As a wizard of the orchestra, he was without peer in his day, and the later orchestral innovations of Mahler, Stravinsky and Rimsky-Korsakov are all unthinkable without Berlioz’s inventions. However, even though he wrote a book on orchestration, there many passages in his music which need real help from the performers to bring off. One might say his orchestration is long on magic and short on science. Because he was not an instrumentalist, and perhaps also because his music was so outside of the norms of his time, he was long accused of being close to an amateur, a reputation that was only definitively refuted in the 1950’s and 60’s with the emergence of his music on LP.

He was fascinated by the possibilities of layering musical time, often having musical ideas unfold independently of one another in different phrase lengths or even in different metres. And yet, his music can lack a sense of development and direction. He never developed the quality of musical narrative that makes works by composers as diverse as Beethoven, Dvorak and Tchaikovsky so easy to follow. Instead, like Liszt, it is often the shock of the material he uses, rather than the way in which he develops it, which frequently makes the greatest impression.

And yet, somehow in spite his sometimes-shaky approach to large-scale form, Berlioz became one of music’s greatest dramatists, writing one of the wittiest settings of Shakespeare in opera history, Béatrice et Bénédict and one of the grandest of historical epics, his masterpiece, Les Troyens. Alongside these, one must also mention La damnation de Faust. It is a work that seems to capture this fascinating and enigmatic composer particularly well. It’s a work not completely at home in either the concert hall, for which it was conceived, or in the opera theatre, where it found its first  success and is still often encountered. But what a work it is.

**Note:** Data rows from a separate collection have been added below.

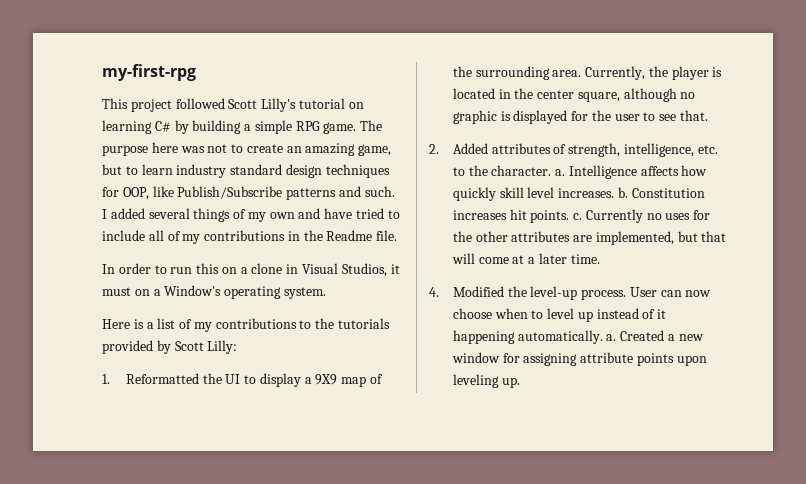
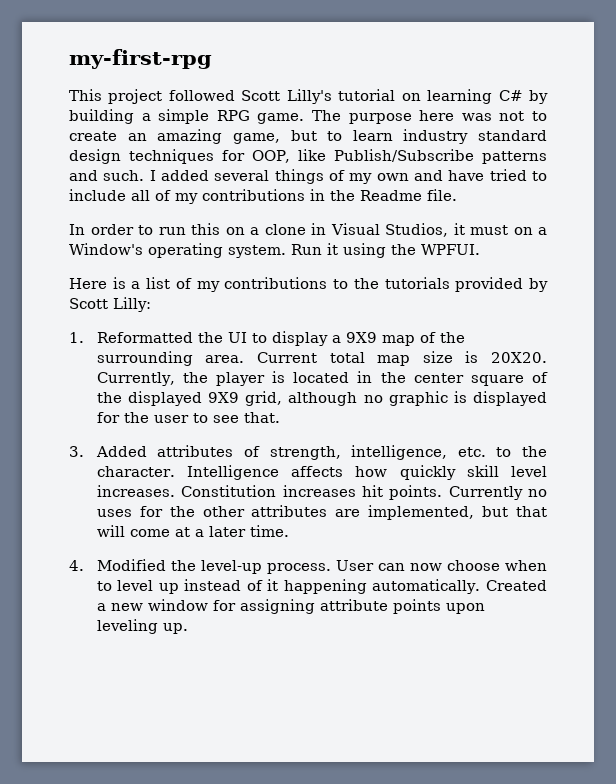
(326, 293) none -> [291,243,480,258] Run it using the WPFUI.
(582, 73) none -> [257,351,547,366] Current total map size is 20X20.
[577,92,620,102] square, -> [470,372,548,386] [96,391,283,406] square of the displayed 9X9 grid,
[429,144,439,154] 2. -> [69,446,84,457] 3.
[555,169,566,176] a. -> (175, 471) none
[617,187,628,198] b. -> (175, 491) none
[573,213,583,220] c. -> (443, 492) none
[606,334,617,341] a. -> (481, 586) none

It seems that many of Berlioz’ major works were never meant to be mainstream repertoire items, but to be once-in-a-generation events. One can’t easily imagine pieces like the Grande Messe des morts or Les Troyens ever achieving the ubiquity of Mahler 2 or Tristan und Isolde, but heard in the right atmosphere of concentration and given the right sense of occasion, they can be overwhelming. On the other hand, his overtures are almost all gems and should be heard much more often than they are. From a conductors point of view, however, his music is about as fun to conduct as it gets.